In yellow fever we have at first a high blood pressure. The pulse rate, which at first corresponds with the rise of temperature, soon shows Faget’s law—a falling pulse with a constant temperature or a constant pulse with a rising temperature. It is a markedly slow pulse after the third day. The blood pressure is low in the asthenic stage.
In dengue we do not have the rise in blood pressure but the slow pulse is quite a feature of many of the dengue-like fevers.
In blackwater fever the pulse is rapid and soon becomes weak and of low tension.
Plague shows a striking toxic action on the heart muscle so that we soon get a soft, dicrotic pulse, rapid from the first and soon becoming thready.
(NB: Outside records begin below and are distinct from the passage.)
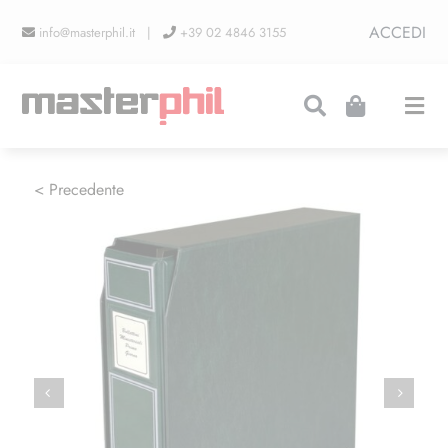
Salta
ACCEDI
info@masterphil.it |
+39 02 4846 3155
al
contenuto
Togg
Navi
PRODUZIONI
< Precedente
LINEA COLLEZIONISMO
FIERE
CONTATTI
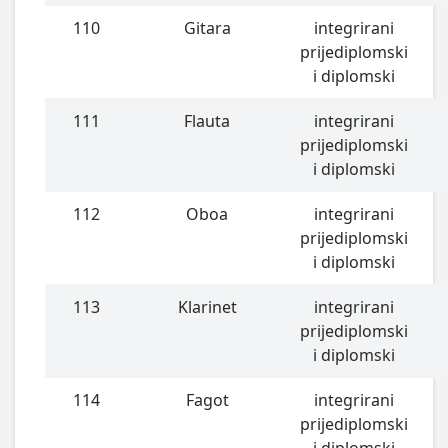
110
Gitara
integrirani
prijediplomski
i diplomski
111
Flauta
integrirani
prijediplomski
i diplomski
112
Oboa
integrirani
prijediplomski
i diplomski
113
Klarinet
integrirani
prijediplomski
i diplomski
114
Fagot
integrirani
prijediplomski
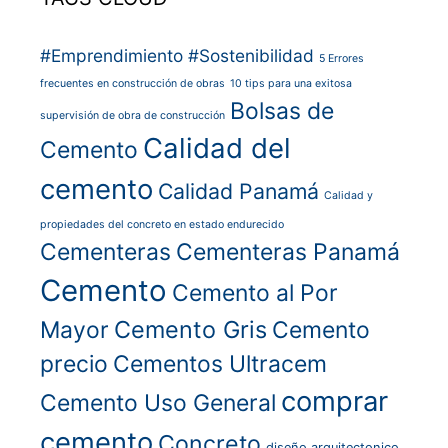
#Emprendimiento
#Sostenibilidad
5 Errores
frecuentes en construcción de obras
10 tips para una exitosa
Bolsas de
supervisión de obra de construcción
Calidad del
Cemento
cemento
Calidad Panamá
Calidad y
propiedades del concreto en estado endurecido
Cementeras
Cementeras Panamá
Cemento
Cemento al Por
Cemento Gris
Mayor
Cemento
precio
Cementos Ultracem
comprar
Cemento Uso General
cemento
Concreto
diseño arquitectonico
Patients with plague may die from cardiac failure upon getting up from bed.
A rapid pulse, especially in the morning, is thought to be a feature of active leprosy.
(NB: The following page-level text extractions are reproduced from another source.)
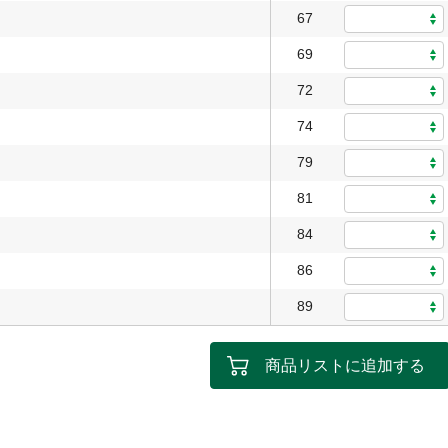
67
69
72
74
79
81
84
86
89
商品リストに追加する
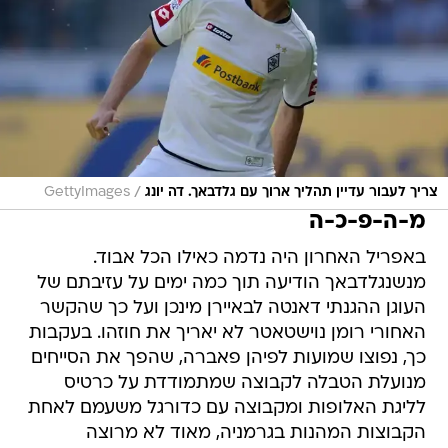
/
צריך לעבור עדיין תהליך ארוך עם גלדבאך. דה יונג
GettyImages
מ-ה-פ-כ-ה
באפריל האחרון היה נדמה כאילו הכל אבוד.
מנשנגלדבאך הודיעה תוך כמה ימים על עזיבתם של
העוגן ההגנתי דאנטה לבאיירן מינכן ועל כך שהקשר
האחורי רומן נוישטאטר לא יאריך את חוזהו. בעקבות
כך, נפוצו שמועות לפיהן פאברה, שהפך את הסייחים
מנועלת הטבלה לקבוצה שמתמודדת על כרטיס
לליגת האלופות ומקבוצה עם כדורגל משעמם לאחת
הקבוצות המהנות בגרמניה, מאוד לא מרוצה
In cholera the pulse is rapid and feeble during the stage of evacuation and with the onset of the algid stage we practically have a cessation of the circulation. The systolic pressure may fall as low as 65 or 70 mm.
Hookworm anaemia shows early and marked cardiac palpitation. The pulse rate averages about 110 and the blood pressure is low. There is often some right-side dilatation of the heart.
Malaria generally gives a small, rapid, high tension pulse in the cold stage to become full and bounding in the hot stage. A cardiac type of pernicious malarial fever has been described, particularly by the French.
Both Malta fever and bacillary dysentery tend to have a toxic effect on the heart.